“Poetry is a call to action, and it also is action,” said U.S. Poet Laureate Emeritus Juan Felipe Herrera, who will grace SUNY Oswego's Living Writers Series at 3 p.m. on Wednesday, Sept. 27.
In recognition of National Hispanic/Latinx Heritage Month, Herrera will engage the campus community and public with a virtual reading and conversation via Zoom that is open and free of charge.
Born to farmworkers in 1948, Herrera is a poet, educator and activist. A graduate of UCLA, Stanford University and the University of Iowa Writers’ Workshop, he served as poet laureate of the United States from 2015 to 2017 and poet laureate of California from 2012 to 2015.

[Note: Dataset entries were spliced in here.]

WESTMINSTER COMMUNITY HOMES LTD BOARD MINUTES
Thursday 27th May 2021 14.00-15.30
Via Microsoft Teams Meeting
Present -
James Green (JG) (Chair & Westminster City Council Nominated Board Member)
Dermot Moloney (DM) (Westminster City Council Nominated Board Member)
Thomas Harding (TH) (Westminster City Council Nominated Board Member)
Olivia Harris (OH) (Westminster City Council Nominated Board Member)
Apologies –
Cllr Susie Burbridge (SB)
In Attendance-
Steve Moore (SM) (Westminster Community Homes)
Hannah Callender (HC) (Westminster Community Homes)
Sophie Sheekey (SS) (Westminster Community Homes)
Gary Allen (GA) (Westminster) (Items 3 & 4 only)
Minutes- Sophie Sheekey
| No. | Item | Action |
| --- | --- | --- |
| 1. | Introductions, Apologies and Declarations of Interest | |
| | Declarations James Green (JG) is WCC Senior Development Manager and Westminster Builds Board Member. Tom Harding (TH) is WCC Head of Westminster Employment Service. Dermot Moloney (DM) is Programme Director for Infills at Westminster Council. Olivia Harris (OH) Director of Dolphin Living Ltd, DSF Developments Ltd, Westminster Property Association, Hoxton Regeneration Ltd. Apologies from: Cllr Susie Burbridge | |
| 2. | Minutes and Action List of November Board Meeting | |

He has written more than 30 books in multiple genres — and earned the National Book Critics Circle Award, a Guggenheim Fellowship, the Los Angeles Times Robert Kirsch Award for lifetime achievement, the Latino Hall of Fame Award, a Pushcart Prize, a UCR/LARB Lifetime Achievement Award, a Fred Cody Lifetime Achievement Award and the UCLA Chancellor’s Medal.
“Yet he is one of the warmest, most down-to-earth people,” observed Soma Mei Sheng Frazier, the creative writing professor who collaborated with the Oswego Reading Initiative, the History Department and ARTSwego to organize the series.

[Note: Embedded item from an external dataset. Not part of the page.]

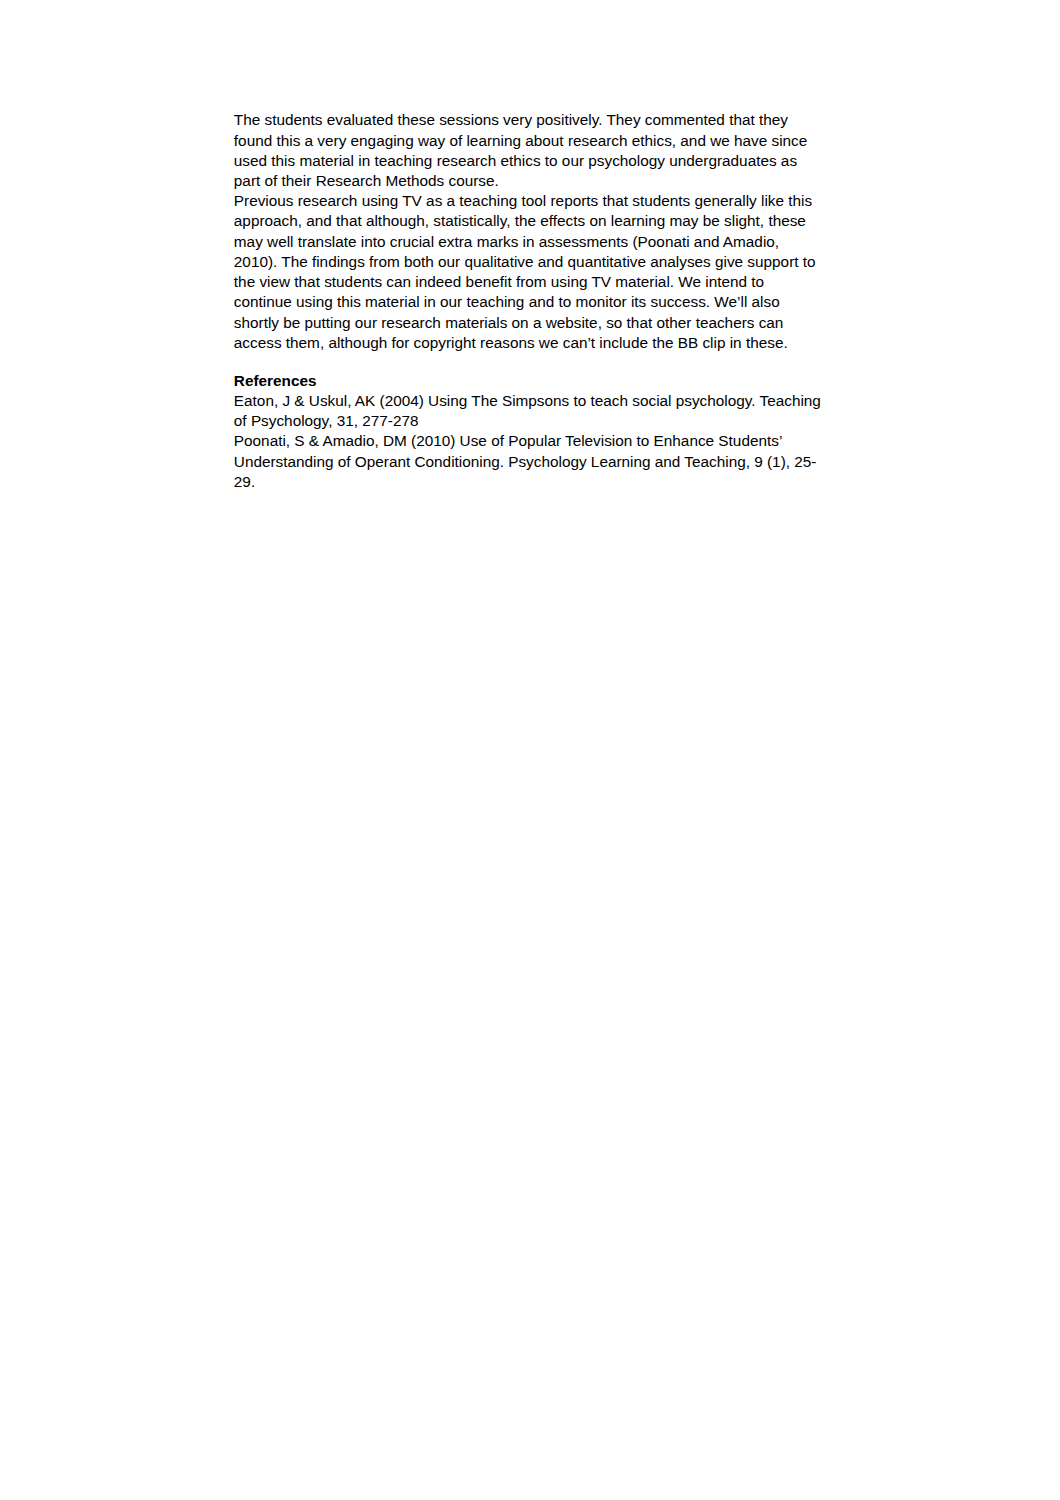The students evaluated these sessions very positively. They commented that they found this a very engaging way of learning about research ethics, and we have since used this material in teaching research ethics to our psychology undergraduates as part of their Research Methods course.
Previous research using TV as a teaching tool reports that students generally like this approach, and that although, statistically, the effects on learning may be slight, these may well translate into crucial extra marks in assessments (Poonati and Amadio, 2010). The findings from both our qualitative and quantitative analyses give support to the view that students can indeed benefit from using TV material. We intend to continue using this material in our teaching and to monitor its success. We’ll also shortly be putting our research materials on a website, so that other teachers can access them, although for copyright reasons we can’t include the BB clip in these.
References
Eaton, J & Uskul, AK (2004) Using The Simpsons to teach social psychology. Teaching of Psychology, 31, 277-278
Poonati, S & Amadio, DM (2010) Use of Popular Television to Enhance Students’ Understanding of Operant Conditioning. Psychology Learning and Teaching, 9 (1), 25-29.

“This fall’s hybrid Living Writers Series format enables folks from our regional community to celebrate—with a virtual audience stretching from coast to coast—the contributions and influence of these incredible artists,” Frazier observed. “However, we also have in-person events coming up, such as our on-campus talk with Ta-Nehisi Coates in Waterman Theatre.”